You can then combine all three signals for maximum retrieval accuracy, the approach used in BGE-M3’s MIRACL and BEIR benchmark results.


Multi-vector retrieval is worth the extra storage and compute when:

  • High-precision retrieval is critical: legal, medical, or compliance document search where missing a relevant clause has real consequences
  • Long documents: single vectors compress too much information out of long texts; token-level matching preserves it
  • Specific term lookup: when queries contain precise technical terms that need exact matching alongside semantic understanding
  • You’re combining with reranking: use multi-vector for first-stage retrieval to maximise recall, then a reranker for precision

For most general-purpose search, single-vector with a reranker achieves comparable quality at lower infrastructure cost.


Storage considerations for multi-vector

A 512-token document produces 512 vectors of 128 dimensions each (ColBERT uses smaller per-token dimensions).
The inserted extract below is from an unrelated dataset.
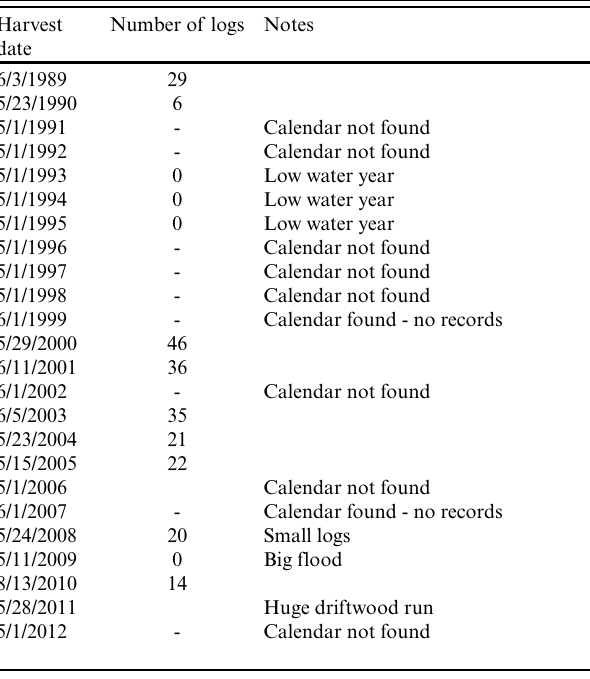
Table 1 . Driftwood records kept by calendar year. Records kept by Mr. Tom Hyslop (Tanana,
For 1 million documents:

  • Single-vector (768 dims, float32): ~3GB
  • Multi-vector ColBERT (512 tokens × 128 dims): ~256GB

This is why multi-vector is used selectively, often for a high-value subset of your corpus, with single-vector covering the rest.

Qdrant and Weaviate both support multi-vector indexing natively.


Frequently asked questions

Is multi-vector search the same as ColBERT? ColBERT is the most prominent multi-vector retrieval architecture. Multi-vector search is the broader category; ColBERT is one implementation using late interaction (MaxSim scoring).

Can I use multi-vector retrieval with any vector database? Not all vector databases support multi-vector natively. Qdrant supports it via multi-vectors. Weaviate has ColBERT support. Check your vector DB’s documentation before committing to a multi-vector approach.

Does SIE support multi-vector encoding? Yes. BGE-M3 on SIE can return ColBERT-style token vectors alongside dense and sparse representations in a single encode call.